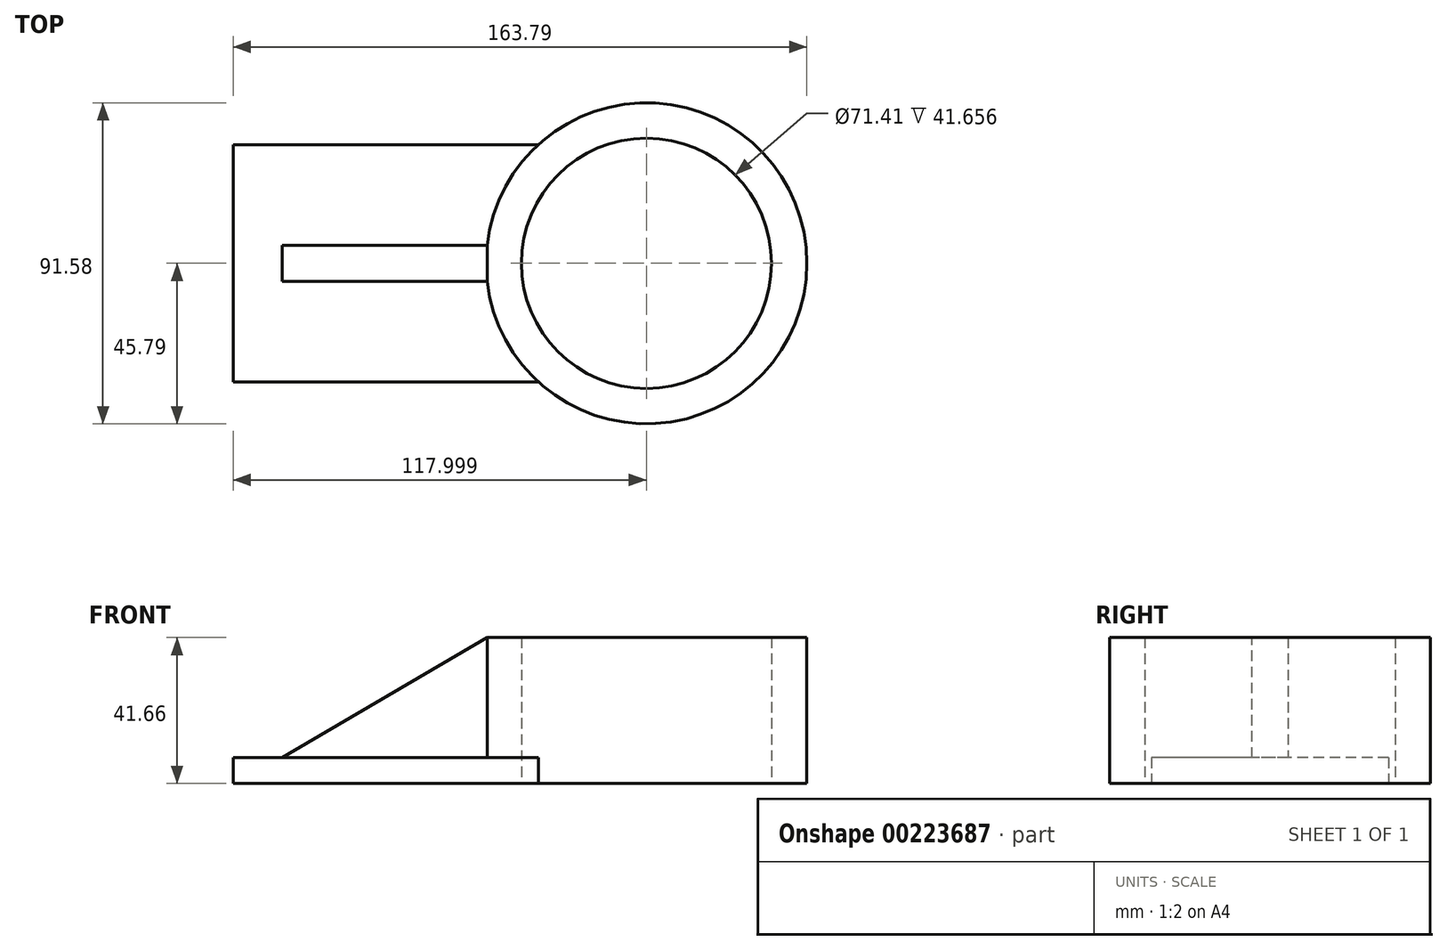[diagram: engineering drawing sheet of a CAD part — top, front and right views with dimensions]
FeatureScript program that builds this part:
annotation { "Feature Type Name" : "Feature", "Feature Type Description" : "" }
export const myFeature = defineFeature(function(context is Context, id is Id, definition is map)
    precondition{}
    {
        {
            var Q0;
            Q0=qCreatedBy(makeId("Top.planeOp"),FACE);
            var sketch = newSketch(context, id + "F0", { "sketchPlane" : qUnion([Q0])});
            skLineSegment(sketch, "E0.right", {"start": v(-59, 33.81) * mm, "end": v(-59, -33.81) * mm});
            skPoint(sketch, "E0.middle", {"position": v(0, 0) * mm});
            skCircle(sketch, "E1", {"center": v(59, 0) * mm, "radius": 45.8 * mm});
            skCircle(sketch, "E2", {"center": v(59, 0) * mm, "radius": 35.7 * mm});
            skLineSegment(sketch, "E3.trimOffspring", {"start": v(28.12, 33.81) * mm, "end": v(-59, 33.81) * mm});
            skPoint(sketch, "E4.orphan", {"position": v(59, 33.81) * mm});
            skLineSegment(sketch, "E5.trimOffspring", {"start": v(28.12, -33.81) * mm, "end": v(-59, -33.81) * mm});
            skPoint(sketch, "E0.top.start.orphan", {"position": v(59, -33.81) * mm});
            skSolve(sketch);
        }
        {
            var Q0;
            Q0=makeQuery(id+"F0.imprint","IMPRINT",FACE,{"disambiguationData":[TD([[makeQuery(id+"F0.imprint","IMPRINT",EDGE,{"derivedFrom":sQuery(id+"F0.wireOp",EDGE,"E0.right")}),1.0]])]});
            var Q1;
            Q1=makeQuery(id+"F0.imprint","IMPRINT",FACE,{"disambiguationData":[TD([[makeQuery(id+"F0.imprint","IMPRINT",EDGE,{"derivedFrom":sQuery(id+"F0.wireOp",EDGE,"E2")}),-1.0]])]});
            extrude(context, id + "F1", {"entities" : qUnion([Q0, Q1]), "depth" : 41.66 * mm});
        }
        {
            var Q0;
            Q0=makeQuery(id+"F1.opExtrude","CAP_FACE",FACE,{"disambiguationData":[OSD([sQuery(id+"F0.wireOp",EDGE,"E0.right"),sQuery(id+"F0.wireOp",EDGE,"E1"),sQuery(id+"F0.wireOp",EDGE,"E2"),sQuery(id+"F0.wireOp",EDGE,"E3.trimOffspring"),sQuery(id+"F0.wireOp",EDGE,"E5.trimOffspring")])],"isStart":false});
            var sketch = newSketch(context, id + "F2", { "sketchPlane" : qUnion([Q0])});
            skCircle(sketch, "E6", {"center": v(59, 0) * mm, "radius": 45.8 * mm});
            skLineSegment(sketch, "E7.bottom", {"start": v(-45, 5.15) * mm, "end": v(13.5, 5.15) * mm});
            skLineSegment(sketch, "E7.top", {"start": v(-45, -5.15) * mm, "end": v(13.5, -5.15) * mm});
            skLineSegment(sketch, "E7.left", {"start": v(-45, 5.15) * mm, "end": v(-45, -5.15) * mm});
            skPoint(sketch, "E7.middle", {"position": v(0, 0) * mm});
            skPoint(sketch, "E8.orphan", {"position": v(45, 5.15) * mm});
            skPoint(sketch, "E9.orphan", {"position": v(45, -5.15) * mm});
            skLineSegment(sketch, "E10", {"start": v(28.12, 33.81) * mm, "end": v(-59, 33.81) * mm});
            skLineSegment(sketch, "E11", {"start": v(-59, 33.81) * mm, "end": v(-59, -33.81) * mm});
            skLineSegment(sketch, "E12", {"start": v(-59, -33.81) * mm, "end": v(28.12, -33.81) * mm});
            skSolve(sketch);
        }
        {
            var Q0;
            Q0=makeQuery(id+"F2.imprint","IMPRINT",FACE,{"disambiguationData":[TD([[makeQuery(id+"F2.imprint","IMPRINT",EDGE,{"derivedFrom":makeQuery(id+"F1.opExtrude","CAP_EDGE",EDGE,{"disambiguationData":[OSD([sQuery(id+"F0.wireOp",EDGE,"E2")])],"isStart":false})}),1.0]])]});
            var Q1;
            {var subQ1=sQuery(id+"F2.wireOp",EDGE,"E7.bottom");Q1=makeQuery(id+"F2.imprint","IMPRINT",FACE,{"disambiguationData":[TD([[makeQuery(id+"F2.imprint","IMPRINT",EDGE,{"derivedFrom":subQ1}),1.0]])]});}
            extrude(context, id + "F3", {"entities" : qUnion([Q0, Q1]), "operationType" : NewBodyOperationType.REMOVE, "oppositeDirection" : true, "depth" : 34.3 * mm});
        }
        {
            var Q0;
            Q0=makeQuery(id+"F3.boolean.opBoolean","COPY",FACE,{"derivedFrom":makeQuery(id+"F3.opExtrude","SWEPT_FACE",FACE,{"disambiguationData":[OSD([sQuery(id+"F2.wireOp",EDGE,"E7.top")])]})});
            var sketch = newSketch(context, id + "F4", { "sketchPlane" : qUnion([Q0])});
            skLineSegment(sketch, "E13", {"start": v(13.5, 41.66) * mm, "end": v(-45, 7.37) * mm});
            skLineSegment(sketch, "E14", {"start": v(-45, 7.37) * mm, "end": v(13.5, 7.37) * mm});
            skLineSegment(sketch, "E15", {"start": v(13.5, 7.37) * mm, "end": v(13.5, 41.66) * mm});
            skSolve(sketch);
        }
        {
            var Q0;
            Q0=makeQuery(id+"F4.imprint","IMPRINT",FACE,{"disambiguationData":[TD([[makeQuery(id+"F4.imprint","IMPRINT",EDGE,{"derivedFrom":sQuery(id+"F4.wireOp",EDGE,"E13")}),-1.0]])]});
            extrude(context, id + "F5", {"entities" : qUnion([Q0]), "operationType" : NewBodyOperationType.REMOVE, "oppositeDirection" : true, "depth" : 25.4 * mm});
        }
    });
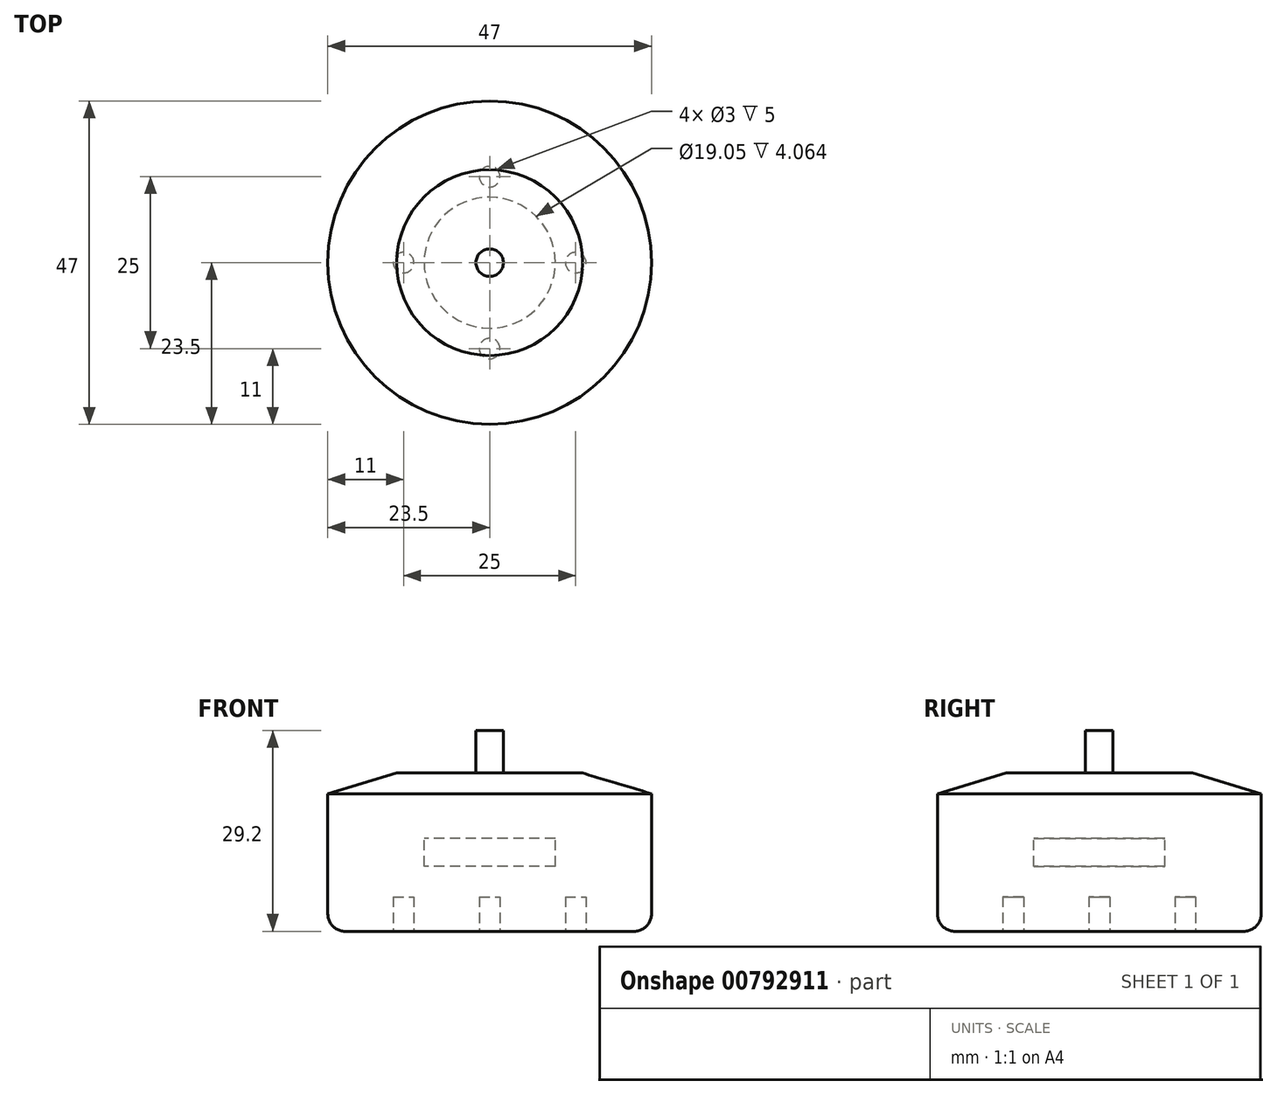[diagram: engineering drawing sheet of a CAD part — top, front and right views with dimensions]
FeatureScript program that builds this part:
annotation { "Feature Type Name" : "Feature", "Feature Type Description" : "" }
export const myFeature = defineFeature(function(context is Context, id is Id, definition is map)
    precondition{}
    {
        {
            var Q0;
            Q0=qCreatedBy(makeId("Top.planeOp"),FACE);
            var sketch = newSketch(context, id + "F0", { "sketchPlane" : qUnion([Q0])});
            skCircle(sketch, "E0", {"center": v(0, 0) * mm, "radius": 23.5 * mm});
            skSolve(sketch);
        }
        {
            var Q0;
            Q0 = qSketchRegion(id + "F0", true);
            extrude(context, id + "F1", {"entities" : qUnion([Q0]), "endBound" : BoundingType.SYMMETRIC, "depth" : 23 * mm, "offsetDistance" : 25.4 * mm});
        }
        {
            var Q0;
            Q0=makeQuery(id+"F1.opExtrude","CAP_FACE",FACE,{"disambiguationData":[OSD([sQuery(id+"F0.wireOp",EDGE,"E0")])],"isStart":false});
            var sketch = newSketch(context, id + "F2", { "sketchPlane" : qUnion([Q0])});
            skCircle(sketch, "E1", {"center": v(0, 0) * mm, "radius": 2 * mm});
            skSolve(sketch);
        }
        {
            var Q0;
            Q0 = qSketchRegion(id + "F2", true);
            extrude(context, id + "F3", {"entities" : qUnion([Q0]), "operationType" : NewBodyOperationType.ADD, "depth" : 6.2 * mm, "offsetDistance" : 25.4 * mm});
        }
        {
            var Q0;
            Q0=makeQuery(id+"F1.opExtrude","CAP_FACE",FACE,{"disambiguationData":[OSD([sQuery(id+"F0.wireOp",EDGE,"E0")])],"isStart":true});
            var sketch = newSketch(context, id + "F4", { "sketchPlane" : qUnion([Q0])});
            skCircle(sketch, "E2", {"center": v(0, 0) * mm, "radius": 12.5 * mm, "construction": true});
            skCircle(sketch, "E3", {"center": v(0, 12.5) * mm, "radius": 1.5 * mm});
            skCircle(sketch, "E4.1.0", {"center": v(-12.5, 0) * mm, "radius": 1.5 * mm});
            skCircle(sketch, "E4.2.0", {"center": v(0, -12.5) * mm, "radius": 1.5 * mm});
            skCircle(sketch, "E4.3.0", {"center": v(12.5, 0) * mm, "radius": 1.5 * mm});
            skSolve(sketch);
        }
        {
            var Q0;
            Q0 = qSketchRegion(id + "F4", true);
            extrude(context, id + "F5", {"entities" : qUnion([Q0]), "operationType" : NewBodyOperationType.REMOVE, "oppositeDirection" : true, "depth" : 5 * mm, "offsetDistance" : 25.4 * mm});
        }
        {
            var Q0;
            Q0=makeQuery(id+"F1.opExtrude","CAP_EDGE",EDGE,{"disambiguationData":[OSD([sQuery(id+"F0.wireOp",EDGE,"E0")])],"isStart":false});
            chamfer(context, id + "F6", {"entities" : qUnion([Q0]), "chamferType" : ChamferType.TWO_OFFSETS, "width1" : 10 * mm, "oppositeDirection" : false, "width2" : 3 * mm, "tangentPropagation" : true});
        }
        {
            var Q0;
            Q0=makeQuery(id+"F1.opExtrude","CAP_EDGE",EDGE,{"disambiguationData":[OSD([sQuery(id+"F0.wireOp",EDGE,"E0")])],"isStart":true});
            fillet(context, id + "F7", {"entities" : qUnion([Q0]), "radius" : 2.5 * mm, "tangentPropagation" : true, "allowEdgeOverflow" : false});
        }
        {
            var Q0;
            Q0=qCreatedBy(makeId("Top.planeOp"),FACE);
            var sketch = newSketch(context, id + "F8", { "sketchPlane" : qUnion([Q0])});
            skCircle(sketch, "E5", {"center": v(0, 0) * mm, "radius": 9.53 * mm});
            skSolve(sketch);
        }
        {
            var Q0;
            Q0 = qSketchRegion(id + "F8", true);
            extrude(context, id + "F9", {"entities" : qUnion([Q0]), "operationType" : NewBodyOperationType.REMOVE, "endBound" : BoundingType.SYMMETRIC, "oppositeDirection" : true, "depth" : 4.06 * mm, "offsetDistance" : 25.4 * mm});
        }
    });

........

§ Given problem
Pull out every line in the records above that contains the string "operationType", matching case exactly.

§ Exercise result
            extrude(context, id + "F3", {"entities" : qUnion([Q0, Q1]), "operationType" : NewBodyOperationType.REMOVE, "oppositeDirection" : true, "depth" : 34.3 * mm});
            extrude(context, id + "F5", {"entities" : qUnion([Q0]), "operationType" : NewBodyOperationType.REMOVE, "oppositeDirection" : true, "depth" : 25.4 * mm});
            extrude(context, id + "F3", {"entities" : qUnion([Q0]), "operationType" : NewBodyOperationType.ADD, "depth" : 6.2 * mm, "offsetDistance" : 25.4 * mm});
            extrude(context, id + "F5", {"entities" : qUnion([Q0]), "operationType" : NewBodyOperationType.REMOVE, "oppositeDirection" : true, "depth" : 5 * mm, "offsetDistance" : 25.4 * mm});
            extrude(context, id + "F9", {"entities" : qUnion([Q0]), "operationType" : NewBodyOperationType.REMOVE, "endBound" : BoundingType.SYMMETRIC, "oppositeDirection" : true, "depth" : 4.06 * mm, "offsetDistance" : 25.4 * mm});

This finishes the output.